Die runde Plakette auf dem hinteren Kennzeichen ist kein Aufkleber, sondern ein amtliches Dokument im Kleinformat. Sie enthält alles, was Behörden und Polizei auf einen Blick wissen müssen — und ist für viele Autofahrer trotzdem ein Rätsel.
Die Zahl in der Mitte ist das Jahr
In der Mitte der Plakette steht das Jahr, in dem die nächste Hauptuntersuchung fällig wird. Am Rand laufen die Zahlen 1 bis 12 für die Monate. Der Monat, der auf der Zwölf-Uhr-Position steht, ist der Fälligkeitsmonat — die Plakette wird beim Anbringen entsprechend gedreht. Steht die 9 oben, ist im September Schluss.
Die Farbe verrät das Jahr aus der Ferne
Sechs Farben wechseln sich in einem Sechsjahreszyklus ab. Das ist kein Selbstzweck: Eine Kontrolle erkennt so schon aus einigen Metern Entfernung, ob eine Plakette aus dem falschen Jahr stammt, ohne die Zahlen entziffern zu müssen.

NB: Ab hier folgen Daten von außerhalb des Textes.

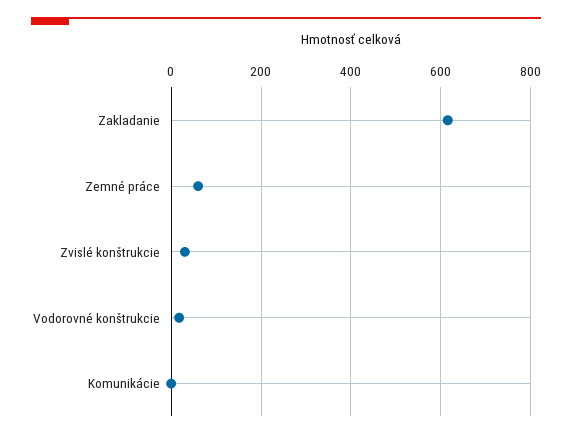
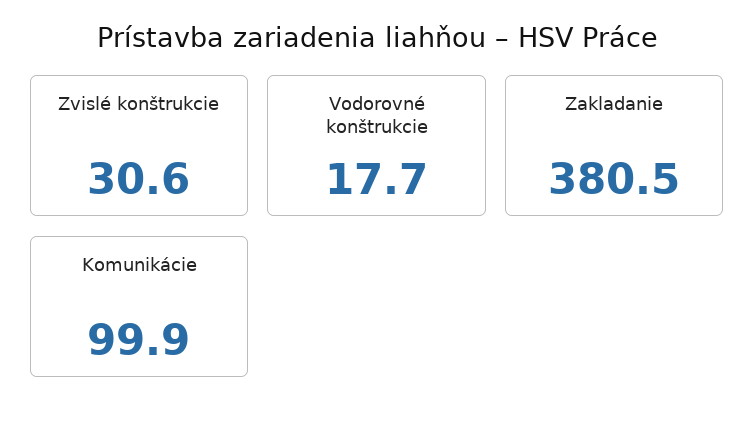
  {
-   "Zakladanie": 620,
+   "Zakladanie": 380.5,
-   "Zemné práce": 60,
    "Zvislé konštrukcie": 30.6,
    "Vodorovné konštrukcie": 17.7,
-   "Komunikácie": 0
+   "Komunikácie": 99.9
  }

Und wenn der Termin verstrichen ist?
Seit Juli 2012 wird eine überzogene HU nicht mehr rückdatiert — Sie verlieren also die verstrichene Zeit. Wer die Frist um mehr als zwei Monate überzieht, muss zudem mit einer vertieften Untersuchung und einem entsprechenden Gebührenaufschlag rechnen. Ab vier Monaten kommt ein Bußgeld dazu, ab acht Monaten auch ein Punkt.